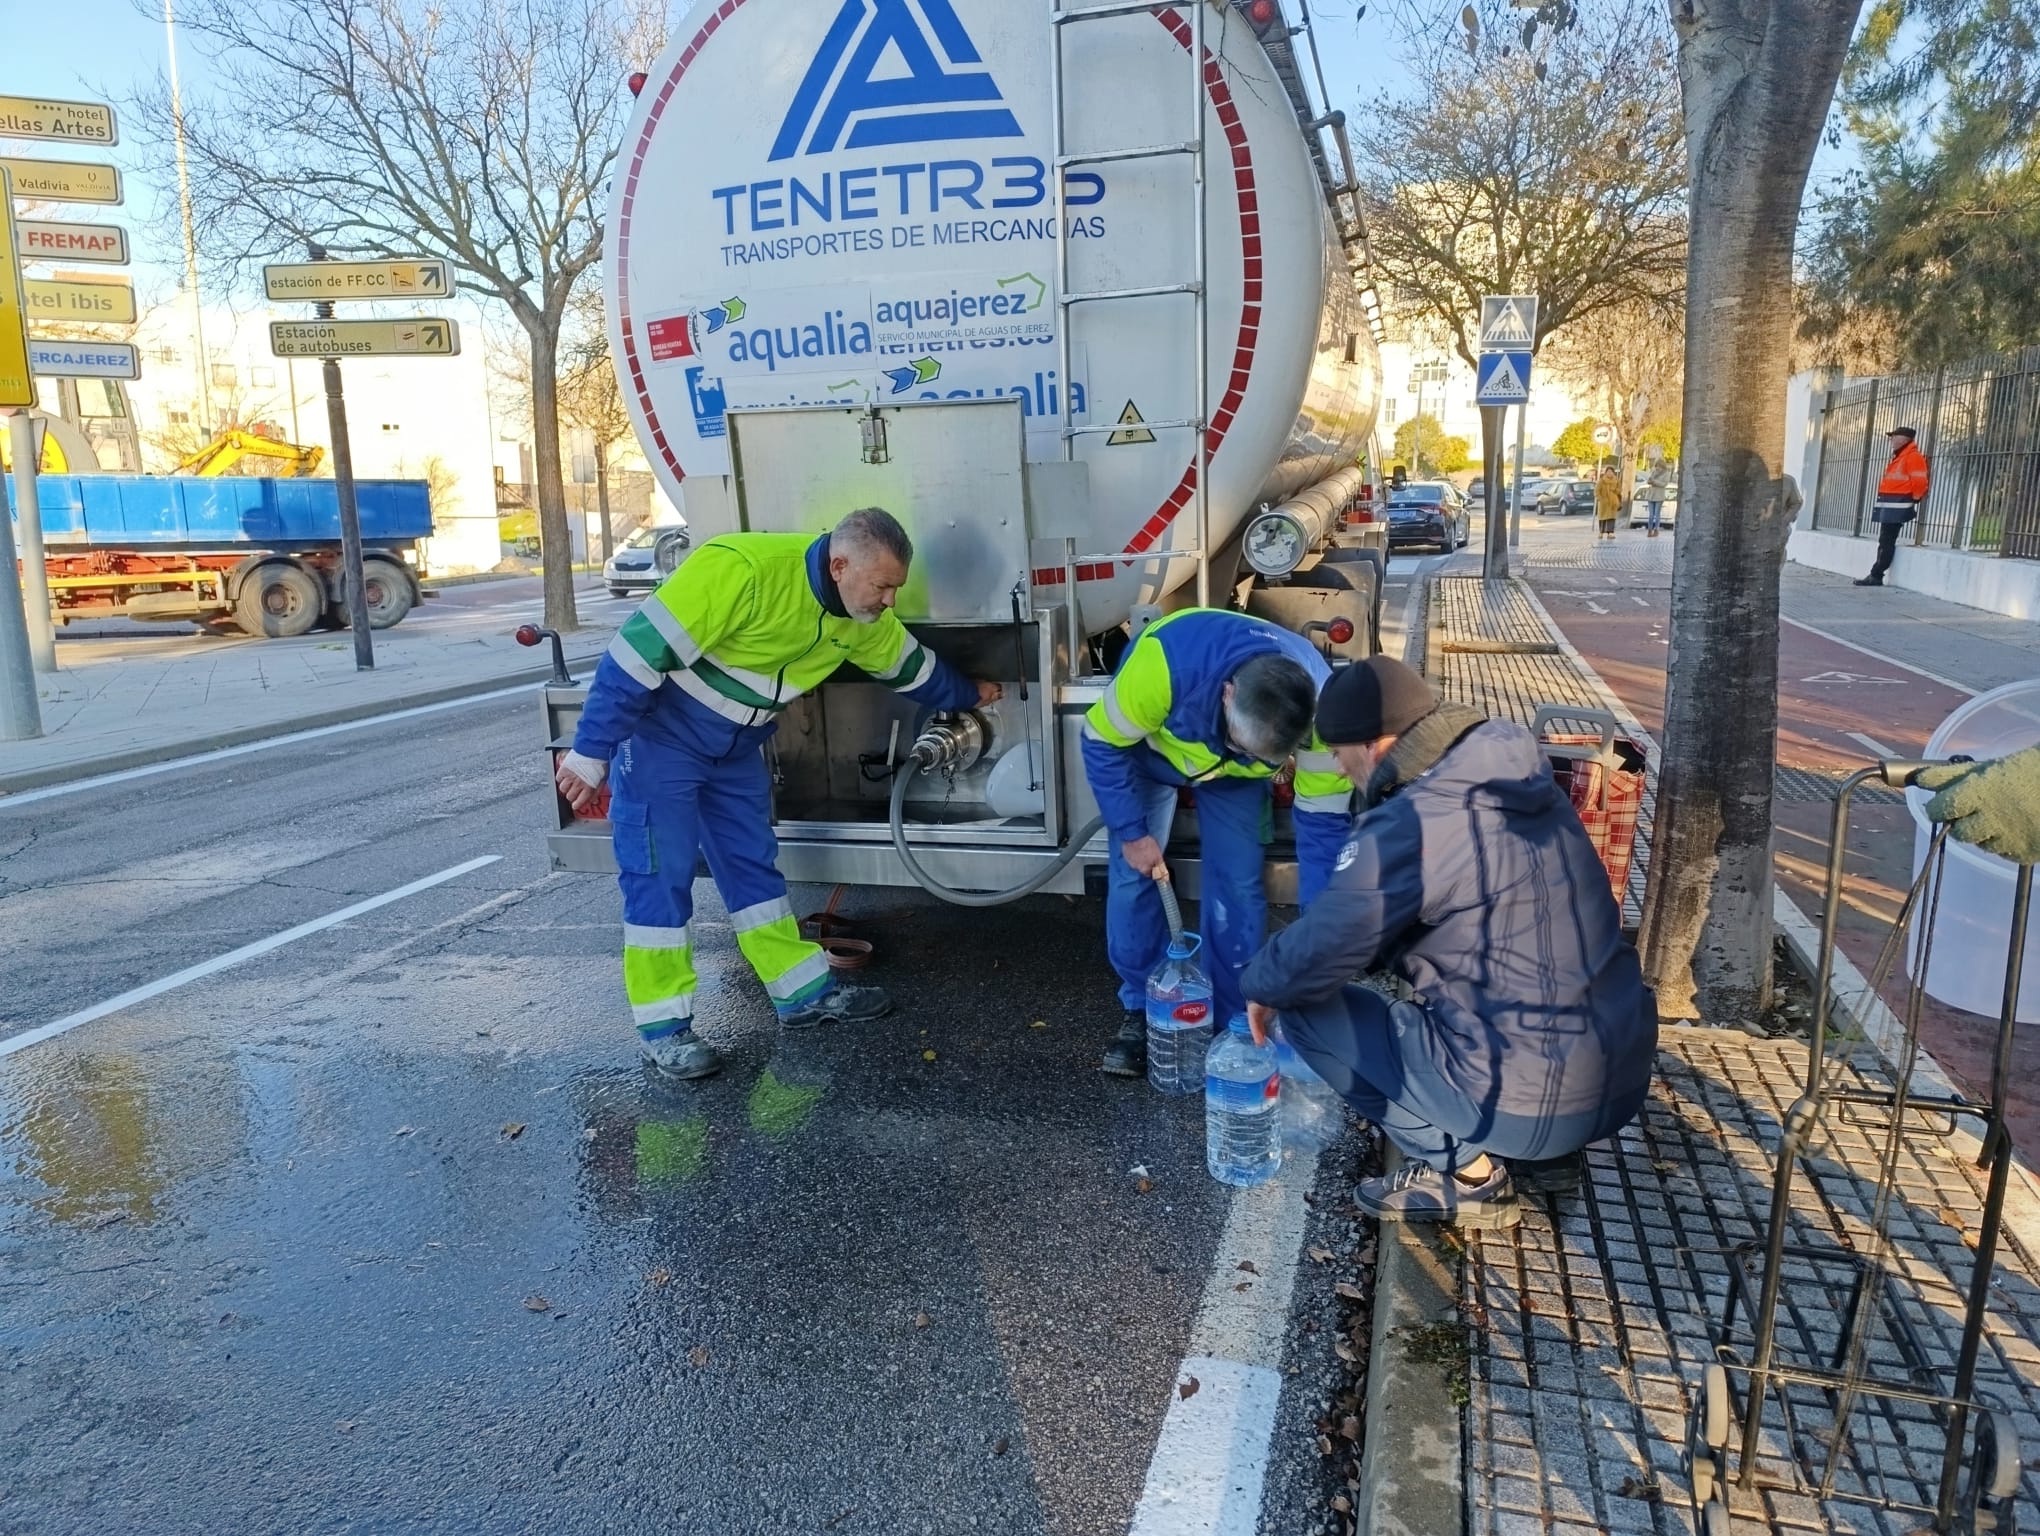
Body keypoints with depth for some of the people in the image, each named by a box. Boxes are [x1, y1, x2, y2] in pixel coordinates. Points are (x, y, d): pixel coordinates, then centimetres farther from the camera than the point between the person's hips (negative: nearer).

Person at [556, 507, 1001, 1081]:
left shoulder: (862, 617, -5)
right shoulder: (742, 569, -31)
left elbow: (909, 664, 18)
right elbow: (641, 649, -30)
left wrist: (968, 695, 28)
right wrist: (590, 752, -27)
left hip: (736, 748, 8)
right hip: (659, 736, -7)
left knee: (753, 865, 13)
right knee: (659, 878, -4)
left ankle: (804, 992, 22)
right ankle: (661, 1030, 5)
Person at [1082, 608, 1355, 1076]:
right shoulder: (1164, 663, -45)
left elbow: (1323, 823, -25)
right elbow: (1102, 742, -27)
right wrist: (1132, 832, -24)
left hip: (1233, 774, 1)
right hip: (1148, 749, -1)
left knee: (1238, 883, -7)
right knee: (1133, 876, -6)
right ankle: (1142, 1012, 11)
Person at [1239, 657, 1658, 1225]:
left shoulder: (1410, 825, -19)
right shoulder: (1521, 779, 5)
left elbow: (1313, 956, -13)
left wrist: (1258, 985, 9)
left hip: (1533, 1103, -8)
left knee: (1305, 1008, 1)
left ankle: (1462, 1170, 4)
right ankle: (1548, 1144, 20)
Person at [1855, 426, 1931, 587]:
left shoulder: (1913, 456, -10)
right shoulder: (1898, 457, 22)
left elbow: (1919, 481, -17)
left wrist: (1915, 498, -7)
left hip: (1898, 505, -10)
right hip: (1889, 505, 10)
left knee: (1887, 541, -9)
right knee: (1884, 540, 9)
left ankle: (1876, 576, -9)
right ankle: (1875, 575, 10)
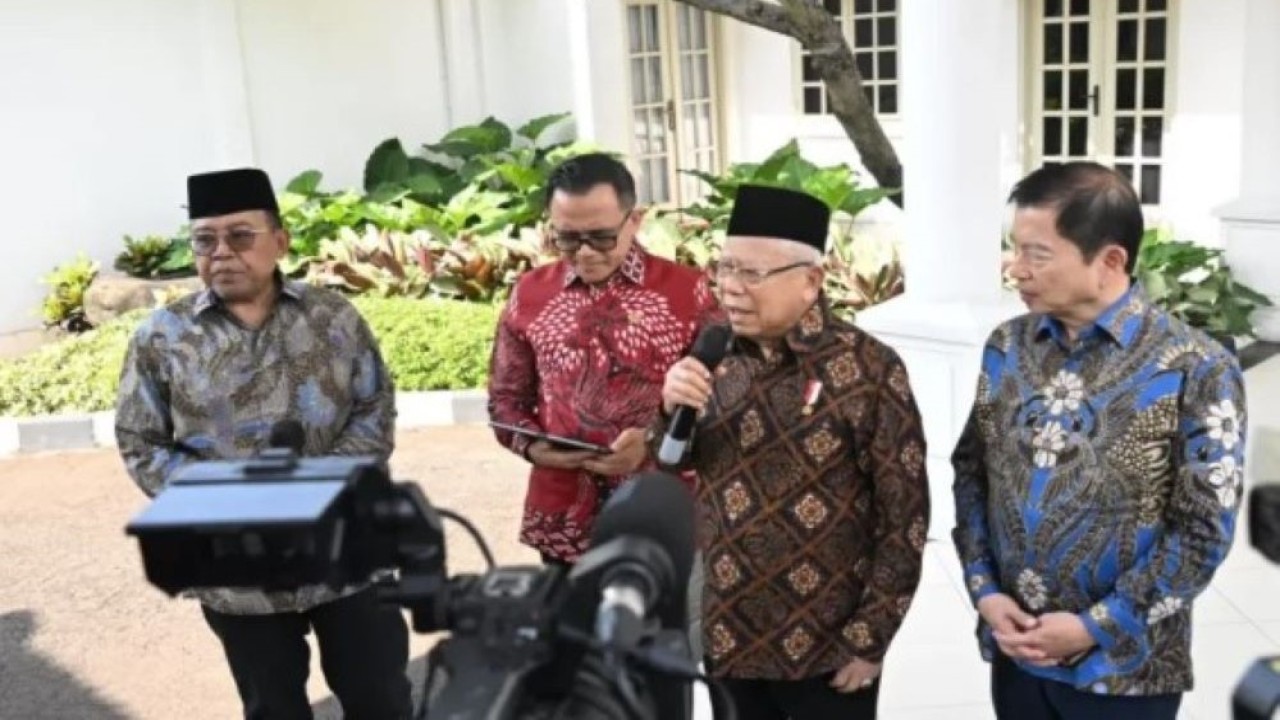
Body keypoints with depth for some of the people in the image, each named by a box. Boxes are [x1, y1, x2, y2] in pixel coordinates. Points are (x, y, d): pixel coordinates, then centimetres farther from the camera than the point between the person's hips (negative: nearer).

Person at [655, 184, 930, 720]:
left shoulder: (866, 370, -14)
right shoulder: (715, 355, 0)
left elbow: (904, 516, -11)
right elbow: (674, 462, 9)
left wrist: (869, 640, -10)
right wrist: (672, 409, -12)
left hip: (826, 649, -4)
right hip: (726, 637, 5)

Required work ->
Copy the material word for word from its start through the line containing "right hip: (659, 736, -7)", inclusive, and leave the pictures out.

Result for this task ->
Body keypoints with depth for some of the people in the image, each named by a box. Boxes are [x1, y1, x2, y2] in pixel coordinates. Points are (x, y, d): pixel coordinates, then centimetres farther from the camera than the point between the person's hips (negative: nearer).

Person at [556, 507, 1001, 1081]:
left shoulder: (862, 617, -5)
right shoulder: (742, 569, -31)
left elbow: (909, 664, 18)
right elbow: (641, 649, -30)
left wrist: (968, 695, 28)
right wrist: (590, 752, -27)
left hip: (736, 748, 8)
right hip: (659, 736, -7)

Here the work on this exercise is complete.